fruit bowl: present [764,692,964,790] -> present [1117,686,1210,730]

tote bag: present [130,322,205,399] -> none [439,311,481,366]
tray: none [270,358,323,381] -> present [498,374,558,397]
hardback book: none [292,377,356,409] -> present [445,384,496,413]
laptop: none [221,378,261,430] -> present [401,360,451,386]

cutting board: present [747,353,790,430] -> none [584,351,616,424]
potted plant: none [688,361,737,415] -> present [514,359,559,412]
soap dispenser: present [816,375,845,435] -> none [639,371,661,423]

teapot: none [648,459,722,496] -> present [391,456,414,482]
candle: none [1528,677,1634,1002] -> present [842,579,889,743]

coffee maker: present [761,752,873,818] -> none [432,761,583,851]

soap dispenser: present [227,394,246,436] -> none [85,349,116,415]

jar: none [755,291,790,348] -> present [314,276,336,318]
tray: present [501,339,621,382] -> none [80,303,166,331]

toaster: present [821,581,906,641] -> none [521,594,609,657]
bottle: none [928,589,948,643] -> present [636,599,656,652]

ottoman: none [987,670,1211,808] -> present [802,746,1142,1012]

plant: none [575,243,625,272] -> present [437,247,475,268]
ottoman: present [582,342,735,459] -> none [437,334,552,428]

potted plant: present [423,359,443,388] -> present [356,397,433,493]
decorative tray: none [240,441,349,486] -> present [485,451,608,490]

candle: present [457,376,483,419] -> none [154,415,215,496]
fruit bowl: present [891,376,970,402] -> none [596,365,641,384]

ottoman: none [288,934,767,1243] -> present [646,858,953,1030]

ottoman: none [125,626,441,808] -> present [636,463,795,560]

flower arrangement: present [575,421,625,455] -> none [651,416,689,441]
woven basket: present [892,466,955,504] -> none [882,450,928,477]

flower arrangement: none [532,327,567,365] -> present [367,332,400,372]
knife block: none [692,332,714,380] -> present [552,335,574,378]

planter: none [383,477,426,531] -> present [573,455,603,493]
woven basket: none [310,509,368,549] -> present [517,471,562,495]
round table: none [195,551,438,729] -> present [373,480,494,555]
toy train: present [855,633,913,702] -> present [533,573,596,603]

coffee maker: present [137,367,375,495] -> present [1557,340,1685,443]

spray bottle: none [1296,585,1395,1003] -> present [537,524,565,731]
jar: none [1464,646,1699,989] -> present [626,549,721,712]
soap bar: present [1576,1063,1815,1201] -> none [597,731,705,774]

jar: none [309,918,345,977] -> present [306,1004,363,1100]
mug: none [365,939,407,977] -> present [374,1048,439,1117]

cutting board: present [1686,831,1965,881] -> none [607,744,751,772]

__Task__
All of the records must be retyped exactly as they are.

__Result of this task__
fruit bowl: present [764,692,964,790] -> present [1117,686,1210,730]

tote bag: present [130,322,205,399] -> none [439,311,481,366]
tray: none [270,358,323,381] -> present [498,374,558,397]
hardback book: none [292,377,356,409] -> present [445,384,496,413]
laptop: none [221,378,261,430] -> present [401,360,451,386]

cutting board: present [747,353,790,430] -> none [584,351,616,424]
potted plant: none [688,361,737,415] -> present [514,359,559,412]
soap dispenser: present [816,375,845,435] -> none [639,371,661,423]

teapot: none [648,459,722,496] -> present [391,456,414,482]
candle: none [1528,677,1634,1002] -> present [842,579,889,743]

coffee maker: present [761,752,873,818] -> none [432,761,583,851]

soap dispenser: present [227,394,246,436] -> none [85,349,116,415]

jar: none [755,291,790,348] -> present [314,276,336,318]
tray: present [501,339,621,382] -> none [80,303,166,331]

toaster: present [821,581,906,641] -> none [521,594,609,657]
bottle: none [928,589,948,643] -> present [636,599,656,652]

ottoman: none [987,670,1211,808] -> present [802,746,1142,1012]

plant: none [575,243,625,272] -> present [437,247,475,268]
ottoman: present [582,342,735,459] -> none [437,334,552,428]

potted plant: present [423,359,443,388] -> present [356,397,433,493]
decorative tray: none [240,441,349,486] -> present [485,451,608,490]

candle: present [457,376,483,419] -> none [154,415,215,496]
fruit bowl: present [891,376,970,402] -> none [596,365,641,384]

ottoman: none [288,934,767,1243] -> present [646,858,953,1030]

ottoman: none [125,626,441,808] -> present [636,463,795,560]

flower arrangement: present [575,421,625,455] -> none [651,416,689,441]
woven basket: present [892,466,955,504] -> none [882,450,928,477]

flower arrangement: none [532,327,567,365] -> present [367,332,400,372]
knife block: none [692,332,714,380] -> present [552,335,574,378]

planter: none [383,477,426,531] -> present [573,455,603,493]
woven basket: none [310,509,368,549] -> present [517,471,562,495]
round table: none [195,551,438,729] -> present [373,480,494,555]
toy train: present [855,633,913,702] -> present [533,573,596,603]

coffee maker: present [137,367,375,495] -> present [1557,340,1685,443]

spray bottle: none [1296,585,1395,1003] -> present [537,524,565,731]
jar: none [1464,646,1699,989] -> present [626,549,721,712]
soap bar: present [1576,1063,1815,1201] -> none [597,731,705,774]

jar: none [309,918,345,977] -> present [306,1004,363,1100]
mug: none [365,939,407,977] -> present [374,1048,439,1117]

cutting board: present [1686,831,1965,881] -> none [607,744,751,772]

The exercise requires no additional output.